The court found that there was no material risk to which Mrs A should have been alerted. The risk of a chromosomal abnormality underlying her baby’s poor growth was a ‘…theoretical, negligible or background risk of no more than about 1:1000, to which a reasonable person in Mrs A’s position would not have attached significance. Mrs A’s ‘position’ was based on her evidence that she would not have attached significance to the ‘background risk’ of Down’s syndrome, calculated in her case at 1:1700. She made it clear to the court that she did not consider that magnitude a real risk.
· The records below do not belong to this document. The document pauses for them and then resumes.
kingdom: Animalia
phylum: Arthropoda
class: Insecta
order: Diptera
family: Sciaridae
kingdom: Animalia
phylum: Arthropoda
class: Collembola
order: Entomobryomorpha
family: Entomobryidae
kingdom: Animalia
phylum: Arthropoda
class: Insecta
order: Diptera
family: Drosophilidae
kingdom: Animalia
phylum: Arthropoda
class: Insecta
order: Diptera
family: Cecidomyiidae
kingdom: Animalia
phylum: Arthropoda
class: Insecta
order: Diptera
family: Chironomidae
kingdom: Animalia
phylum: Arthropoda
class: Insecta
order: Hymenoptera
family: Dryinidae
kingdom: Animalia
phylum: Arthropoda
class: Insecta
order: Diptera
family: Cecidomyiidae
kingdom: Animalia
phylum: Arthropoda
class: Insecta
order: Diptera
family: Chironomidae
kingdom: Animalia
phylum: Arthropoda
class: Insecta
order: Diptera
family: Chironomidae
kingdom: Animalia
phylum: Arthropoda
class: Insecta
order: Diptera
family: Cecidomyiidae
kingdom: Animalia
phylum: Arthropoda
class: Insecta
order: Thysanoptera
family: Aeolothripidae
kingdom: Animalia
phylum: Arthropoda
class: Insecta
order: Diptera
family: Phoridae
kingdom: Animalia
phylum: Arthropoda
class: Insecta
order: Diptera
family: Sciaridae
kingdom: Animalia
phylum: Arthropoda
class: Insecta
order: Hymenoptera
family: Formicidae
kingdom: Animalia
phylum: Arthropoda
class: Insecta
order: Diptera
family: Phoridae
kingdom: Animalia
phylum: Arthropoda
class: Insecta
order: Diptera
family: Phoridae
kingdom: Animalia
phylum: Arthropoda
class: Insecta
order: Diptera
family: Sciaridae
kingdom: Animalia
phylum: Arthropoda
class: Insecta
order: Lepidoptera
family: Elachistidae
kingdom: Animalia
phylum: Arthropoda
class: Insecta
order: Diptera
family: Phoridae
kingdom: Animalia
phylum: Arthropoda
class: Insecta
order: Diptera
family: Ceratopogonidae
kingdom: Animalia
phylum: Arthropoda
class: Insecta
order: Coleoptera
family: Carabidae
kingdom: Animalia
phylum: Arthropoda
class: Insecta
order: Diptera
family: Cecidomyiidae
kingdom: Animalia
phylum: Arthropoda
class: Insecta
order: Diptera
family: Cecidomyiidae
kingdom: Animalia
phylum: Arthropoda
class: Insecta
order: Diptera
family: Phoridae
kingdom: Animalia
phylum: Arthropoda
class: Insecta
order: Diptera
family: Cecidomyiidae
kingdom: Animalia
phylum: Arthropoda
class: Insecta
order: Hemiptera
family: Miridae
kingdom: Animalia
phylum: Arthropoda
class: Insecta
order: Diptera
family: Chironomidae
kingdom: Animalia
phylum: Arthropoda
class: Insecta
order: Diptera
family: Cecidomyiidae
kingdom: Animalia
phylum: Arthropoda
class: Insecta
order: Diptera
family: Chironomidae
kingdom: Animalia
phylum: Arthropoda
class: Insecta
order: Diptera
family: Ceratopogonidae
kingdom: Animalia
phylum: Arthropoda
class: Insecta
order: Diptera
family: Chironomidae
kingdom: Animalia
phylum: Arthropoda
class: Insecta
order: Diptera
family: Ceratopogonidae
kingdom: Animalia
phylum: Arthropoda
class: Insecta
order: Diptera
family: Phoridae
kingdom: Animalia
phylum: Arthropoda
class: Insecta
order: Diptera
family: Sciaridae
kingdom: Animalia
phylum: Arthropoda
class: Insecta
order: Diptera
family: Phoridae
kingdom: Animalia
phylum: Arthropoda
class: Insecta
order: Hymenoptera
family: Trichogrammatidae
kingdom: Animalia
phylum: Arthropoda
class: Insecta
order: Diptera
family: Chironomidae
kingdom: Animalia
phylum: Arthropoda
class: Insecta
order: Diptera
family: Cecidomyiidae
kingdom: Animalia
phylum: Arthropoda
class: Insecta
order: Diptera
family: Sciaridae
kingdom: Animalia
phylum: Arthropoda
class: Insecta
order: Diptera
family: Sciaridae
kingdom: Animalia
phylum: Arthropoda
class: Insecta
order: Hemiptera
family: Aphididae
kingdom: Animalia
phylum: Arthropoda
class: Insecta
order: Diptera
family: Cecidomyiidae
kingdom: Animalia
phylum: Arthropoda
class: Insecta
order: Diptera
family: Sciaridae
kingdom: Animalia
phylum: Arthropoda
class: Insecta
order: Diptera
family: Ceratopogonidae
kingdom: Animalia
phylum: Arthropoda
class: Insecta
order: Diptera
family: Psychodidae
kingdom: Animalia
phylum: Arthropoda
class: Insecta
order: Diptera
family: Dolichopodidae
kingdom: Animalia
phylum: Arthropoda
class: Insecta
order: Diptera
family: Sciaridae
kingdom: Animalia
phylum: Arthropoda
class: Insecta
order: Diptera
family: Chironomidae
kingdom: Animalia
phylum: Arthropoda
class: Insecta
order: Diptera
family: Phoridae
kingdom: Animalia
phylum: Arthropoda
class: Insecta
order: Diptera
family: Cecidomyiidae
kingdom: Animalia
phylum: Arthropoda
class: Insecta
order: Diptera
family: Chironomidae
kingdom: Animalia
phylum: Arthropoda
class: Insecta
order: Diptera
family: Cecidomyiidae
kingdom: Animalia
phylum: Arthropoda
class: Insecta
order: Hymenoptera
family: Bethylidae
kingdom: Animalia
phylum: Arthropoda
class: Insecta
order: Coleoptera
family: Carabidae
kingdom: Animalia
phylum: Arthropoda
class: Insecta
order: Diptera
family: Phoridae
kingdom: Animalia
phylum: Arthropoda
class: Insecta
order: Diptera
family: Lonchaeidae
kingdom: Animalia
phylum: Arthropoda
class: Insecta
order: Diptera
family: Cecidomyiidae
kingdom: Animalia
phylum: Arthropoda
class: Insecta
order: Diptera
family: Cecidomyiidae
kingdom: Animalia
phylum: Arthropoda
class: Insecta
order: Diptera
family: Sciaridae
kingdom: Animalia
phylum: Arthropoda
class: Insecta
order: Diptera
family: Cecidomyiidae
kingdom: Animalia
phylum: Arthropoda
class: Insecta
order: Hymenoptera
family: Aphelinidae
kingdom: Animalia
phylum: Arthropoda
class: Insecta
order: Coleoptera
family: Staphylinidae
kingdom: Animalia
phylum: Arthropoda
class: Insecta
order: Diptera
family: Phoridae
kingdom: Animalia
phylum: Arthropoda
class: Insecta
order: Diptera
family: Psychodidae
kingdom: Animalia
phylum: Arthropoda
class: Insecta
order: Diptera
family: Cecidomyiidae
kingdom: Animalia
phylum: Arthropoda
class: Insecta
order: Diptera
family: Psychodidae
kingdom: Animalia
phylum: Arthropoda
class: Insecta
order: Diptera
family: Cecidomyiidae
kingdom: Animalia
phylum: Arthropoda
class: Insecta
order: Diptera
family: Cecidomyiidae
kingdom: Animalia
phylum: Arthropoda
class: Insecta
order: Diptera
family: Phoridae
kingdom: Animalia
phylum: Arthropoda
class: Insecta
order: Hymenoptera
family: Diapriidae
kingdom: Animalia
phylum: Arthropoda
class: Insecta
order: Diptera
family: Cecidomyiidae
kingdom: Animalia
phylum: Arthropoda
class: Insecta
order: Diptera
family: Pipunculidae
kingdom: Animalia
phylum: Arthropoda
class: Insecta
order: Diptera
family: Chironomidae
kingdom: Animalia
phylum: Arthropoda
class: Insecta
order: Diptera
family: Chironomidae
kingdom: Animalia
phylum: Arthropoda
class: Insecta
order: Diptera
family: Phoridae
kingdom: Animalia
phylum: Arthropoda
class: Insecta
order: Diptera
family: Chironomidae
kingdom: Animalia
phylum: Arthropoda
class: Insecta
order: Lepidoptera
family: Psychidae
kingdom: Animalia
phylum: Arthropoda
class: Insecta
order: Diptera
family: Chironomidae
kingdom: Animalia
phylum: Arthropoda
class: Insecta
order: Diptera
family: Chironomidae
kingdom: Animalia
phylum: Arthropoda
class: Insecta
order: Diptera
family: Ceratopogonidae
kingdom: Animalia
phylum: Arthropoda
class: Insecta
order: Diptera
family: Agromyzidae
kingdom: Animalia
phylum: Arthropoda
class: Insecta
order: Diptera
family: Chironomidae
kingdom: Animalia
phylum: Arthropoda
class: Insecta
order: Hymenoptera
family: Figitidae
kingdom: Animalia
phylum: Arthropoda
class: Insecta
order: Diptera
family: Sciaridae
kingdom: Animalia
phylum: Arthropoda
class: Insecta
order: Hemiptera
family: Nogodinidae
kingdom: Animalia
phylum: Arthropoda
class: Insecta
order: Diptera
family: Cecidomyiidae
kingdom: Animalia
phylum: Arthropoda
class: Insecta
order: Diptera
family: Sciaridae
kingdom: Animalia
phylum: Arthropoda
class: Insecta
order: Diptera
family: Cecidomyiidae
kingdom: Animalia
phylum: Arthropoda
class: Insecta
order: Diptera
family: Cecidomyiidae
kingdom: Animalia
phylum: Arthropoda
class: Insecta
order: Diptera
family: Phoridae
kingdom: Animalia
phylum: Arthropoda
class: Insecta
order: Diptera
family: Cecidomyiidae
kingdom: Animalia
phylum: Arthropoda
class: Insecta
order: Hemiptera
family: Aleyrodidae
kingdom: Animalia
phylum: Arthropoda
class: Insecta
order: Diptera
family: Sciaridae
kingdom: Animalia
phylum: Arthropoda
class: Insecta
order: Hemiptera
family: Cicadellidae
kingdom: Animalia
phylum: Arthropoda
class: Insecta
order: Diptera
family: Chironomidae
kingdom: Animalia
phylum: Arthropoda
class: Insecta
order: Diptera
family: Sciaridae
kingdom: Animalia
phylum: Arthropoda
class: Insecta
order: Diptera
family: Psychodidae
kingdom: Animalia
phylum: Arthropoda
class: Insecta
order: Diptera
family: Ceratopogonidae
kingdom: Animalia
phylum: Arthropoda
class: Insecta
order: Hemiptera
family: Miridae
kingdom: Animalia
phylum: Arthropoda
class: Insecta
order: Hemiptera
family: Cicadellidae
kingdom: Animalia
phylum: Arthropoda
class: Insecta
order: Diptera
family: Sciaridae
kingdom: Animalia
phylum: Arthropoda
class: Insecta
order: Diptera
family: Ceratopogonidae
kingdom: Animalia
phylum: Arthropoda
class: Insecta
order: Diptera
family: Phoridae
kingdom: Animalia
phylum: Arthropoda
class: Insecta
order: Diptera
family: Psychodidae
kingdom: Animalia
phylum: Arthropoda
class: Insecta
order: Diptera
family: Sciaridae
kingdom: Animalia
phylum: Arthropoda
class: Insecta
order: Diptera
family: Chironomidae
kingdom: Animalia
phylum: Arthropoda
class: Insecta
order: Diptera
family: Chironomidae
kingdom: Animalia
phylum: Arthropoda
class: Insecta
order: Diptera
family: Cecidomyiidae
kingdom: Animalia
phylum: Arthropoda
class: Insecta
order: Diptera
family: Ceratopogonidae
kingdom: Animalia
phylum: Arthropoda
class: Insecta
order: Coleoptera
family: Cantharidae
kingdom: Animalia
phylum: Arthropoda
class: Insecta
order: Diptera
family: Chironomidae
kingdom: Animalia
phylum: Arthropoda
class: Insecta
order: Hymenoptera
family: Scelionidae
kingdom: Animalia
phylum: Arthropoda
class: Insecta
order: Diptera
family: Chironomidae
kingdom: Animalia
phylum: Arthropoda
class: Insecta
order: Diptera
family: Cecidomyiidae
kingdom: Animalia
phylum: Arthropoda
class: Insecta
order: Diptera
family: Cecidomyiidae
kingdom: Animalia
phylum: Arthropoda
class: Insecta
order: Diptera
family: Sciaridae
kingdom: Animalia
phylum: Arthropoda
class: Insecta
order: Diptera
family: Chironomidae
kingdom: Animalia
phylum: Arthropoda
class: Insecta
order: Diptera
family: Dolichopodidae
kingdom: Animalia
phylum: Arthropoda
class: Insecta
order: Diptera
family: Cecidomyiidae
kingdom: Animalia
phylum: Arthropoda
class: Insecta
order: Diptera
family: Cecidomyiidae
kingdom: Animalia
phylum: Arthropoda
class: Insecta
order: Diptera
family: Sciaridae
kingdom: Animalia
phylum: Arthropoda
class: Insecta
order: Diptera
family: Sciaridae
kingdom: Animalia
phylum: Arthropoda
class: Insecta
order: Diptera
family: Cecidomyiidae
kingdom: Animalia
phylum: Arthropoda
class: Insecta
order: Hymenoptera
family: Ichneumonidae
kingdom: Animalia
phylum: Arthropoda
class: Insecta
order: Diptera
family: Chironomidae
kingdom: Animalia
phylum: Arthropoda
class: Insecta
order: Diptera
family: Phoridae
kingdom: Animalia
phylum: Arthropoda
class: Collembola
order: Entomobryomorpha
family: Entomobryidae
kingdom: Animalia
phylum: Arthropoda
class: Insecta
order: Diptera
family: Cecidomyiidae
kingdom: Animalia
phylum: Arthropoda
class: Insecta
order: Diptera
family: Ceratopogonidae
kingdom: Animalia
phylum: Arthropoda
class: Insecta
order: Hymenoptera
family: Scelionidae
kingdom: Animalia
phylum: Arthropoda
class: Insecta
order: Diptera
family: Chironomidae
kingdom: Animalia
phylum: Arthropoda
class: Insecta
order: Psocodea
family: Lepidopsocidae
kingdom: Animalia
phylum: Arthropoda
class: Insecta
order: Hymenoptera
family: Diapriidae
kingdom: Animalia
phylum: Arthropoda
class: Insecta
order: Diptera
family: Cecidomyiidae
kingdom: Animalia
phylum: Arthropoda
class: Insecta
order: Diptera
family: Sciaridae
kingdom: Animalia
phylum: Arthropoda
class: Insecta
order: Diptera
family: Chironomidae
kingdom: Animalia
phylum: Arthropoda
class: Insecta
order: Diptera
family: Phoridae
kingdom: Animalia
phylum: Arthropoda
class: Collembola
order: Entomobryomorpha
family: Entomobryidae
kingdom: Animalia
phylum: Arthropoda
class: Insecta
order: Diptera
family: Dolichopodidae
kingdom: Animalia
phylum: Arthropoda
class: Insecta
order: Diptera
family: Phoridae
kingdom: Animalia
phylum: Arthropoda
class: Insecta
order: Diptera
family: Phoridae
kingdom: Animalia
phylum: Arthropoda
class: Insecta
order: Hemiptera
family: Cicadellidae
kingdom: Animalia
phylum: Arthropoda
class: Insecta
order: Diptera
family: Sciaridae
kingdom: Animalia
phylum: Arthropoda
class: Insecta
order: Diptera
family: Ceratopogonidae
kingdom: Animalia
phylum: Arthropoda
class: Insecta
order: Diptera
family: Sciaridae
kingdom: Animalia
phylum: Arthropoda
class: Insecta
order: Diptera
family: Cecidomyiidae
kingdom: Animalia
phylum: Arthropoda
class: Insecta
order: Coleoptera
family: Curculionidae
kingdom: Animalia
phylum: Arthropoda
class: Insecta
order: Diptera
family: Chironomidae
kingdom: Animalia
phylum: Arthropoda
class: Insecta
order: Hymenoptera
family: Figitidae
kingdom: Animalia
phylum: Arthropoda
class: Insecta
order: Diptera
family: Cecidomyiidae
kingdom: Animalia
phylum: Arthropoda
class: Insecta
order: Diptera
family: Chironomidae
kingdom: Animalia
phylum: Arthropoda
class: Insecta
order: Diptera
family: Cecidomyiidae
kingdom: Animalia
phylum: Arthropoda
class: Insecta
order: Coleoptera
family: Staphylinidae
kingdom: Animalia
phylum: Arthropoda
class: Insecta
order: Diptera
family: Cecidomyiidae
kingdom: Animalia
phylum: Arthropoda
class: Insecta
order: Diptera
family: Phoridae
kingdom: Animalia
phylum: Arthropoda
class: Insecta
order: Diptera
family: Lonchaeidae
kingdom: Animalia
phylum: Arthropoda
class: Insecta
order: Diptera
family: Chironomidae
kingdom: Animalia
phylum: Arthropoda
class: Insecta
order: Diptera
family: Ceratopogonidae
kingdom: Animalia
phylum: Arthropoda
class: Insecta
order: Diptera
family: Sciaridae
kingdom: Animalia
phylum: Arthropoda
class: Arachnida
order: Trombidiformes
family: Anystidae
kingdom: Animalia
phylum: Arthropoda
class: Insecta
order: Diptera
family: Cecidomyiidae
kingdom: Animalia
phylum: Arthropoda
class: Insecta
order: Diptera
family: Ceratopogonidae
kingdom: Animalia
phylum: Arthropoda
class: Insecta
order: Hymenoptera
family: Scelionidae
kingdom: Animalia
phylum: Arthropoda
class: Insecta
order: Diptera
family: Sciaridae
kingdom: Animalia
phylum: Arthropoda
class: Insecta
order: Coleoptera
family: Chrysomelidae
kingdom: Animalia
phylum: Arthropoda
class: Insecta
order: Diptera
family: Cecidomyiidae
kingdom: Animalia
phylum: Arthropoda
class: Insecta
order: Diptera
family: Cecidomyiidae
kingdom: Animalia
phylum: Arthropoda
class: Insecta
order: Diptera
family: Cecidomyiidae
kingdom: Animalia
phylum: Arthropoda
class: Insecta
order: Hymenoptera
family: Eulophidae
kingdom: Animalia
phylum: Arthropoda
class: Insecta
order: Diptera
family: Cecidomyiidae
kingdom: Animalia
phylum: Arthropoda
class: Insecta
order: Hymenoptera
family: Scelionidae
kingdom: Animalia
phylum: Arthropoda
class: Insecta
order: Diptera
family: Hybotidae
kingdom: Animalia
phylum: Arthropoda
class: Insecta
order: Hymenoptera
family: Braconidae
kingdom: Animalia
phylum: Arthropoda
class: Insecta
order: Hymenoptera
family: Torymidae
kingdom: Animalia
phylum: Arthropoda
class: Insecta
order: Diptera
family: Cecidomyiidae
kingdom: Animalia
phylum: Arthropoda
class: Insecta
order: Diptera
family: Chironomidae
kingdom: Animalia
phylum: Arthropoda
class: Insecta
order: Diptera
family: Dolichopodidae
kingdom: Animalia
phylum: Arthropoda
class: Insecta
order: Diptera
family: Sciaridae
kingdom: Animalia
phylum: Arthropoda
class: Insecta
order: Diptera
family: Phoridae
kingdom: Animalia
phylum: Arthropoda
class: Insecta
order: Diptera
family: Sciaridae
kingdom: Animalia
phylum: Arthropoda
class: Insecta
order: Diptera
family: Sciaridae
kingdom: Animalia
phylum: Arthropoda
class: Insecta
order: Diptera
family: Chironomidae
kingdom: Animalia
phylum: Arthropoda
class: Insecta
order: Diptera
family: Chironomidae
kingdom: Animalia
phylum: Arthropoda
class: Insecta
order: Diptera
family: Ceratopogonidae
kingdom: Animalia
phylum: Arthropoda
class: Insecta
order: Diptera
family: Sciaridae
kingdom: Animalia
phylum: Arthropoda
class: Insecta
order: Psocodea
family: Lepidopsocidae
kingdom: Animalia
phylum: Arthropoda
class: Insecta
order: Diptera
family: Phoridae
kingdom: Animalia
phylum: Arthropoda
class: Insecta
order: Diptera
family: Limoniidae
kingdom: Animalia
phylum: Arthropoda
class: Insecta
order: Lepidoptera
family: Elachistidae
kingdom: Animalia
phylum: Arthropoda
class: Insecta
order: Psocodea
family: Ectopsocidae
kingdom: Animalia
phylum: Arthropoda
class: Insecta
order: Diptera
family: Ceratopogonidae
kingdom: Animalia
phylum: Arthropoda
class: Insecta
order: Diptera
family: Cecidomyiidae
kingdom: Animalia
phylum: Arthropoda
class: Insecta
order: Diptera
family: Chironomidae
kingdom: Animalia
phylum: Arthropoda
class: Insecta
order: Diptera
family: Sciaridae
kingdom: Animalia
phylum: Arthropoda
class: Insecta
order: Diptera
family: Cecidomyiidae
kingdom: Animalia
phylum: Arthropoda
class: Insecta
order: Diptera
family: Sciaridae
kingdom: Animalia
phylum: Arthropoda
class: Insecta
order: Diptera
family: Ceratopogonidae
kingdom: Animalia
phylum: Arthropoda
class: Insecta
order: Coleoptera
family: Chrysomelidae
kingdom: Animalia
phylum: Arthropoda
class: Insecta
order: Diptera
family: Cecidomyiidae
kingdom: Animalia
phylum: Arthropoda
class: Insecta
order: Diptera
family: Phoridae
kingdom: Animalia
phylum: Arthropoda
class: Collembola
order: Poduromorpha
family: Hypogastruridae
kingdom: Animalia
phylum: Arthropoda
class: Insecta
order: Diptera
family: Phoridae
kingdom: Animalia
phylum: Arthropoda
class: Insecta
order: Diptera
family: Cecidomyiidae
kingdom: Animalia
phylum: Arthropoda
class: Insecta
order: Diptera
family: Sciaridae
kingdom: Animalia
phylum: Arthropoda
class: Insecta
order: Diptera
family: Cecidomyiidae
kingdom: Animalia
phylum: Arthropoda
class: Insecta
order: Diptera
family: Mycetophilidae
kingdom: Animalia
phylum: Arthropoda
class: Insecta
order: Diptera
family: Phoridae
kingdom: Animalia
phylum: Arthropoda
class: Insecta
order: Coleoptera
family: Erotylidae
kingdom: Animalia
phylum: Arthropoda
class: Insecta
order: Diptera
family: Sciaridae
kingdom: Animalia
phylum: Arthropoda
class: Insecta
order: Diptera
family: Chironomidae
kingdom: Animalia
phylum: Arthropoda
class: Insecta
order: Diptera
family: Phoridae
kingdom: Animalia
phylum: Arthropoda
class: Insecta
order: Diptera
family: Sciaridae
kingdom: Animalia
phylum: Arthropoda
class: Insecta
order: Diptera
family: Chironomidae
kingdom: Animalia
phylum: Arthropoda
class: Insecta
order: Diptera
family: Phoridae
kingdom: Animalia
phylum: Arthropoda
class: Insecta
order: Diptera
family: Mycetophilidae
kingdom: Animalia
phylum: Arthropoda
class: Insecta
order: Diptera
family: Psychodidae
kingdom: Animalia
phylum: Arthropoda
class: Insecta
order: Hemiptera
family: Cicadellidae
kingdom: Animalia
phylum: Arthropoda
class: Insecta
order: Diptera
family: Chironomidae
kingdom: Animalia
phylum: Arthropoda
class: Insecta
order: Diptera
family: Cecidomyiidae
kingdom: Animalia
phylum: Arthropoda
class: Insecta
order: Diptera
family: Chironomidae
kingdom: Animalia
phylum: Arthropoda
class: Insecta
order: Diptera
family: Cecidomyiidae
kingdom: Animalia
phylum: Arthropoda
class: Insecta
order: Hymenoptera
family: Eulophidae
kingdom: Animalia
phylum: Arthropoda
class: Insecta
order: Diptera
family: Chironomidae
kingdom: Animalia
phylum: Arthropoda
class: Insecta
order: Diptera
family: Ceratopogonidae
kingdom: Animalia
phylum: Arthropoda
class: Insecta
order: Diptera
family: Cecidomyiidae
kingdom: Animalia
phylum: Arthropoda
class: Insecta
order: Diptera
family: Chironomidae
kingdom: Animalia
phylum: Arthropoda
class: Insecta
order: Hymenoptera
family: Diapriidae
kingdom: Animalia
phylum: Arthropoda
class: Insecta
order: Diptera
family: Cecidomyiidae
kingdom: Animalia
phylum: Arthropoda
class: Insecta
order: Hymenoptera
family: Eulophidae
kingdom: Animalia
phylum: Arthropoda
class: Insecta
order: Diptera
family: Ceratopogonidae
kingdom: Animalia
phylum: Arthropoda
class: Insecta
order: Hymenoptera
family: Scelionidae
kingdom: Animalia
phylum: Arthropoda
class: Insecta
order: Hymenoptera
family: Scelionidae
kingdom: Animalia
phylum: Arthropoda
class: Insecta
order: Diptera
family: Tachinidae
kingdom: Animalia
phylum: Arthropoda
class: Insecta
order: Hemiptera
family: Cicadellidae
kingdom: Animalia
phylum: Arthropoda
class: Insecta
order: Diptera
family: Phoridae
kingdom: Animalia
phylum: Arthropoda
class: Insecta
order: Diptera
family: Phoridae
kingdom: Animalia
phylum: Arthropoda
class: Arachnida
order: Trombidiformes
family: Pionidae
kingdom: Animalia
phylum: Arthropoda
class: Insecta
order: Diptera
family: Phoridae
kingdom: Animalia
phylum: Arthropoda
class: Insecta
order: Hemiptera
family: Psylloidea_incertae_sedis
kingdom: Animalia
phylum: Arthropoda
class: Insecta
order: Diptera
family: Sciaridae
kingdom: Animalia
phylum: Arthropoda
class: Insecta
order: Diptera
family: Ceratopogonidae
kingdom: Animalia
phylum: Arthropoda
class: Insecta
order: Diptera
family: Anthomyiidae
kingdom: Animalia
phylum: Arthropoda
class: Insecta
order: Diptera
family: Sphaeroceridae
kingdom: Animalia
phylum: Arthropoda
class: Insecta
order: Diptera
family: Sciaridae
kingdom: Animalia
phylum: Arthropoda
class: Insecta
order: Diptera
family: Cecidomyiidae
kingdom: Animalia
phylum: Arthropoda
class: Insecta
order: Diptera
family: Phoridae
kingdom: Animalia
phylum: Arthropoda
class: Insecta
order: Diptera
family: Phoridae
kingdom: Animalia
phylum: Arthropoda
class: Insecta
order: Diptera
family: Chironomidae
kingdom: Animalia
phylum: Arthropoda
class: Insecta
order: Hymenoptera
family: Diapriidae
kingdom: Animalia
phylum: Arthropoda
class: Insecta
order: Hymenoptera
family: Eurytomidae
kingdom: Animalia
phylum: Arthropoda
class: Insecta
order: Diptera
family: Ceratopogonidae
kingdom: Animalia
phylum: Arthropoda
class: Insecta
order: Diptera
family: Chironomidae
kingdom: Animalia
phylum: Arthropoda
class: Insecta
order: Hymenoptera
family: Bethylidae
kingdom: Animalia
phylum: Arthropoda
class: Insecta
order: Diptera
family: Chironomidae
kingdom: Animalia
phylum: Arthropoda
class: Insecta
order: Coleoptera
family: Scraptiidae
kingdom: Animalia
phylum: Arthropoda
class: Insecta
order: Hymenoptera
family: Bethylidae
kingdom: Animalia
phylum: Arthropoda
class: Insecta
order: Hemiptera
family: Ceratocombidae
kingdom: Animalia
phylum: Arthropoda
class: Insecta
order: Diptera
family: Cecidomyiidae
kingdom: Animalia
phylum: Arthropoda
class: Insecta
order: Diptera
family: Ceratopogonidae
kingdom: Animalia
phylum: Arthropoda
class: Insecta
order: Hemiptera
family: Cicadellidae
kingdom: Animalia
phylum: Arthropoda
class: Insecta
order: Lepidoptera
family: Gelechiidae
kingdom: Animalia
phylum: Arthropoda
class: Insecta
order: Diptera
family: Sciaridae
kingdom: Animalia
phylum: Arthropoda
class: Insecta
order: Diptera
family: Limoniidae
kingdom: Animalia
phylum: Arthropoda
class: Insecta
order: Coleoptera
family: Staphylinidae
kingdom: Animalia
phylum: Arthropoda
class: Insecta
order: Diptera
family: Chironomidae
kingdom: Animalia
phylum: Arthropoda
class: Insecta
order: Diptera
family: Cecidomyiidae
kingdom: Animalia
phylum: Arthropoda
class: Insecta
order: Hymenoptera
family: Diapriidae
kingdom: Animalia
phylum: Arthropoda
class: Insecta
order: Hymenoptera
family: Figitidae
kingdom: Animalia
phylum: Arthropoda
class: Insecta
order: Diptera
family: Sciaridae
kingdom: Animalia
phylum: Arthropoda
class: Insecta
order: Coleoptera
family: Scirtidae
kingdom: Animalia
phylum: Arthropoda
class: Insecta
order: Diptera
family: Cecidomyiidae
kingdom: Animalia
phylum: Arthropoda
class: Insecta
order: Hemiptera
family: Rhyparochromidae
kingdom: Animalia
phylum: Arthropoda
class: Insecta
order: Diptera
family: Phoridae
The court found that even if she had been warned of chromosomal abnormality she would have ruled out amniocentesis (the next stage in diagnosis) because of the associated much higher risk of precipitating preterm delivery, and its attendant complications. Montgomery requires the doctor to consider whether the particular patient would be likely to attach significance to a foreseeable risk. The facts and characteristics of Mrs A’s case provide an explanation as to why the court had to conclude that she regarded a risk of 0.1% as insignificant, thus fatally undermining her own claim.

But this case is not an authority for the proposition that a risk of 0.1% cannot be considered as material - in other words, as significant to the patient who has to make a decision concerning treatment. Many procedures, for instance those involving the spinal cord, involve risks that rarely crystallise into physical harm. But the possibility that a neurological injury could occur, however unlikely that might be, may well persuade a patient to resist the temptation to consent to treatment.

When considering elective procedures, particularly one where the option of no treatment at all remains realistic, rare risks could therefore be regarded as material. This plainly has consequences for clinical practice. Perhaps the time has come for speciality associations to consider the evidence for what constitutes a ‘risk’ associated with the performance of their repertoire of interventions. Those procedures conferring negligible tangible clinical benefit could be addressed first, since it is these in which rare adverse outcomes will exert the greatest persuasion to avoid treatment altogether. But quite how a long list of potential rare risks can realistically be communicated to the patient in front of you requires further consideration.